• _Task to complete_: Reproduce the text of every row below line for line, without changing a character. Leave the pictures out of your answer.

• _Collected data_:
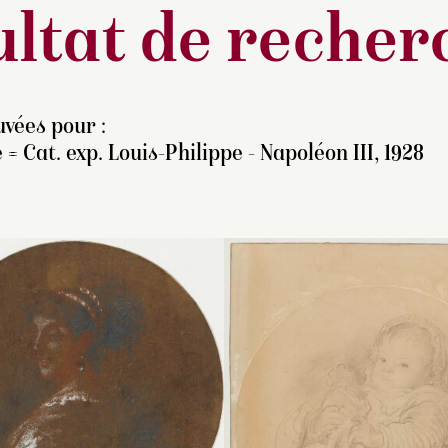
ltat de recher
vées pour :
 = Cat. exp. Louis-Philippe - Napoléon III, 1928
nte de l’atelier de
lément Auguste Andrieux
s 16 et 17 mai 1881 à
ris. Le dessin n’a pas été
entifié dans le catalogue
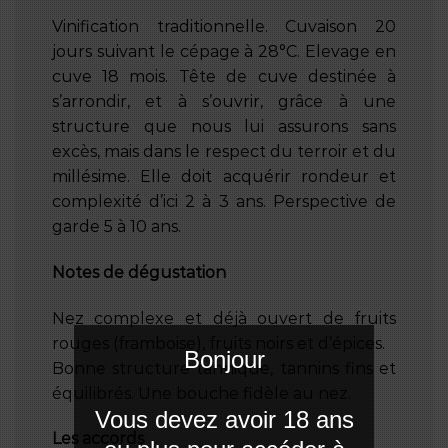
Vinification traditionnelle. Cuvaison 20
jours suivant le cépage à 28°C. Elevage en
cuve 18 mois. Tête de cuve destinée à
s’arrondir, et à s’ouvrir, grâce à une
structure que nous lui assurons sans
excès, mais dans le respect du terroir et du
millésime. Elle doit acquérir rondeur et
complexité d’ici 2 à 3 ans. Perspective de
garde 5 à 10 ans.
Notes de dégustation
Nez complexe et déjà ouvert de fruits
rouges (framboise), fruits noirs et d’épices.
Bonjour
Bonne structure tannique, tannins fins et
équilibrés. Une bouche fidèle au nez.
Vous devez avoir 18 ans
Les accords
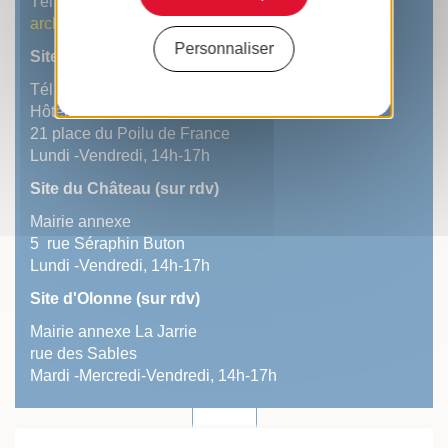
Tél : 02 51 23 16 06
archives@lessablesdolonne.fr
Personnaliser
Site des Sables
Tél : 02 51 23 16 06
Hôtel de Ville
21 place du Poilu de France
Lundi -Vendredi, 14h-17h
Site du Château (sur rdv)
Mairie annexe
5 rue Séraphin Buton
Lundi -Vendredi, 14h-17h
Site d'Olonne (sur rdv)
Mairie annexe La Jarrie
rue des Sables
Mardi -Mercredi-Vendredi, 14h-17h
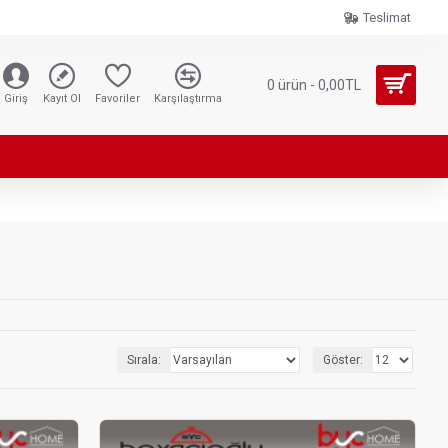
Teslimat
0 ürün - 0,00TL
Giriş
Kayıt Ol
Favoriler
Karşılaştırma
Sırala:
Göster:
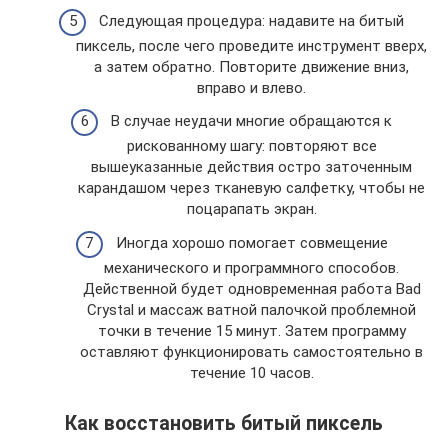
Следующая процедура: надавите на битый
пиксель, после чего проведите инструмент вверх,
а затем обратно. Повторите движение вниз,
вправо и влево.
В случае неудачи многие обращаются к
рискованному шагу: повторяют все
вышеуказанные действия остро заточенным
карандашом через тканевую салфетку, чтобы не
поцарапать экран.
Иногда хорошо помогает совмещение
механического и программного способов.
Действенной будет одновременная работа Bad
Crystal и массаж ватной палочкой проблемной
точки в течение 15 минут. Затем программу
оставляют функционировать самостоятельно в
течение 10 часов.
Как восстановить битый пиксель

• _Solved problem_:
ltat de recher
vées pour :
 = Cat. exp. Louis-Philippe - Napoléon III, 1928
nte de l’atelier de
lément Auguste Andrieux
s 16 et 17 mai 1881 à
ris. Le dessin n’a pas été
entifié dans le catalogue
Vinification traditionnelle. Cuvaison 20
jours suivant le cépage à 28°C. Elevage en
cuve 18 mois. Tête de cuve destinée à
s’arrondir, et à s’ouvrir, grâce à une
structure que nous lui assurons sans
excès, mais dans le respect du terroir et du
millésime. Elle doit acquérir rondeur et
complexité d’ici 2 à 3 ans. Perspective de
garde 5 à 10 ans.
Notes de dégustation
Nez complexe et déjà ouvert de fruits
rouges (framboise), fruits noirs et d’épices.
Bonjour
Bonne structure tannique, tannins fins et
équilibrés. Une bouche fidèle au nez.
Vous devez avoir 18 ans
Les accords
Tél : 02 51 23 16 06
archives@lessablesdolonne.fr
Personnaliser
Site des Sables
Tél : 02 51 23 16 06
Hôtel de Ville
21 place du Poilu de France
Lundi -Vendredi, 14h-17h
Site du Château (sur rdv)
Mairie annexe
5 rue Séraphin Buton
Lundi -Vendredi, 14h-17h
Site d'Olonne (sur rdv)
Mairie annexe La Jarrie
rue des Sables
Mardi -Mercredi-Vendredi, 14h-17h
Teslimat
0 ürün - 0,00TL
Giriş
Kayıt Ol
Favoriler
Karşılaştırma
Sırala:
Göster:
Следующая процедура: надавите на битый
пиксель, после чего проведите инструмент вверх,
а затем обратно. Повторите движение вниз,
вправо и влево.
В случае неудачи многие обращаются к
рискованному шагу: повторяют все
вышеуказанные действия остро заточенным
карандашом через тканевую салфетку, чтобы не
поцарапать экран.
Иногда хорошо помогает совмещение
механического и программного способов.
Действенной будет одновременная работа Bad
Crystal и массаж ватной палочкой проблемной
точки в течение 15 минут. Затем программу
оставляют функционировать самостоятельно в
течение 10 часов.
Как восстановить битый пиксель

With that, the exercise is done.